The regulations also enlarge the Wage and Hour Division’s authority to incorporate previously established prevailing wages by state and local governments, and require more frequent wage determination updates after a contract is awarded. These updates are to be made whenever a contract is modified or continues beyond an originally contracted period.
Fringe Benefit hourly equivalent rates will be determined consistent with the new prevailing wage determination processes discussed above. This will include setting hourly values for fringe benefits such as life insurance, health insurance, pensions, vacation, holidays, sick leave, and other “bona fide” benefits. Additionally, the regulations codify the already existing principles of annualization. Contractors are required to “annualize” contributions to fringe benefit plans to compute an hourly equivalent of fringe benefits when their employees perform work on both DBA covered projects and private projects.
The regulations make clear that both general contractors and upper-tier subcontractors can be held liable for prevailing wage violations committed by lower-tier subcontractors. Further, general contractors and upper-tier subcontractors could face possible debarment for the willful violations of lower-tier subcontractor.

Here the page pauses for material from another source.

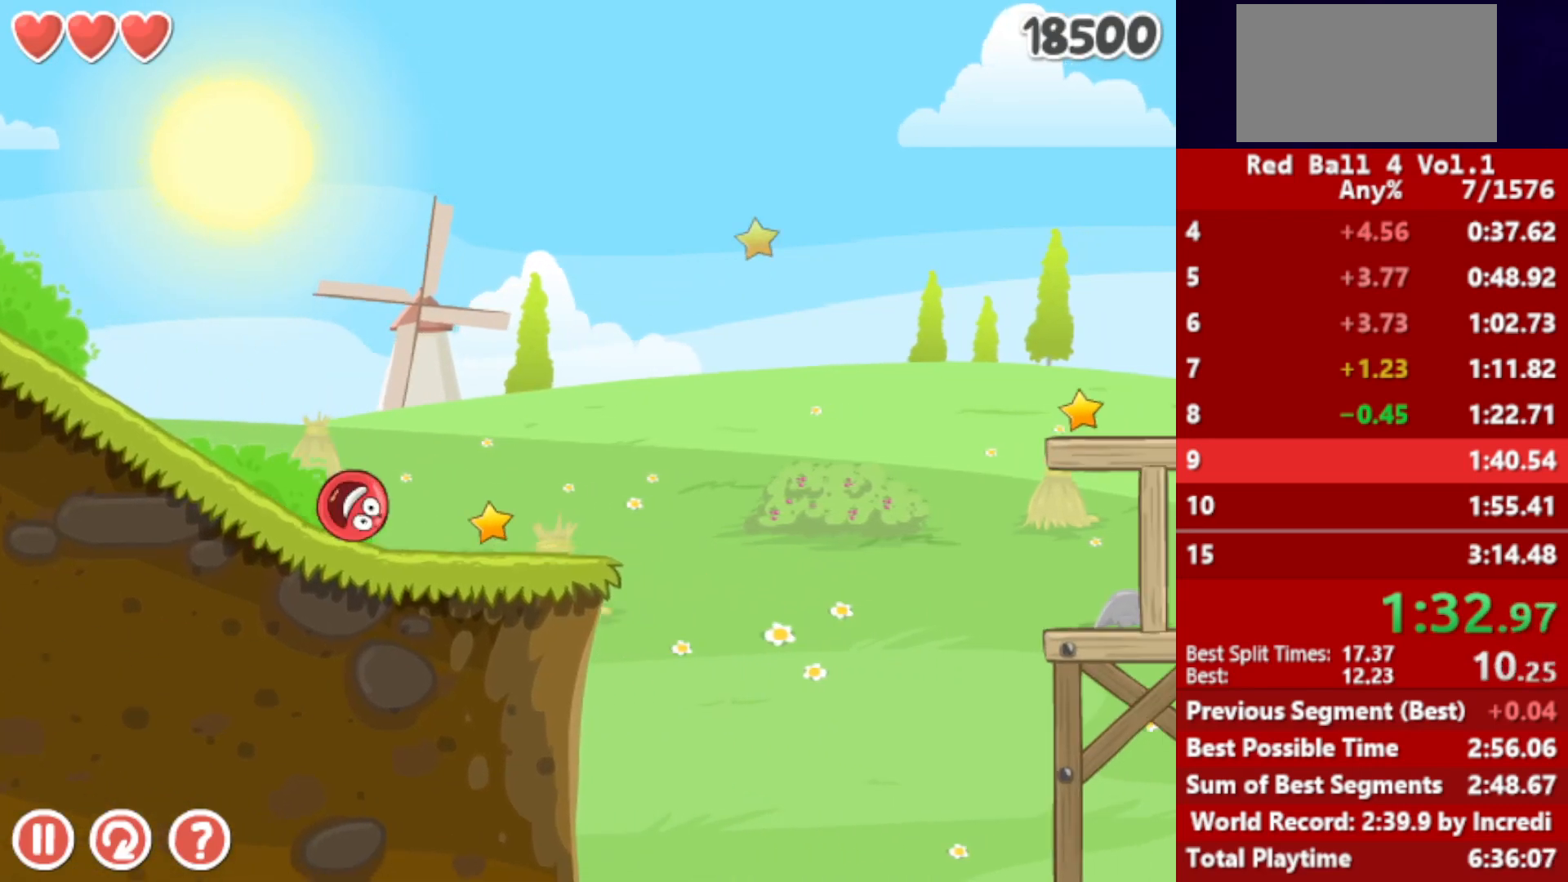
{"keys": ["right", "up"], "events": [[167, "up", "down"]]}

The regulations require records relating to government contracts and prevailing wages to be kept for at least three years. Employers are also required to keep additional records of employees, such as email addresses and phone numbers.
The regulations permit the withholding of funds on any federal contract held by a contractor, even if the Davis-Bacon violations occurred on a different federal contract. The DOL also has priority over various other competing claims to pay back wages.
The updates contain new anti-retaliation provisions. Whistleblowers who raise concerns about payment practices, or assist the DOL in investigations, will be protected from retaliation. If employers retaliate, workers will be entitled to “make-whole” relief, including possible reinstatement, back pay, benefits, monetary damages, and expungement of corrective actions.
What This Means for Employers
The new Davis-Bacon regulations are expected to significantly affect the construction industry. Employers who are subject to the Davis-Bacon Act should conduct a thorough review of all government contracts to ensure compliance. Record retention policies should be reviewed. In many cases, it may be prudent to contact your employment counsel for more detailed advice regarding these changes.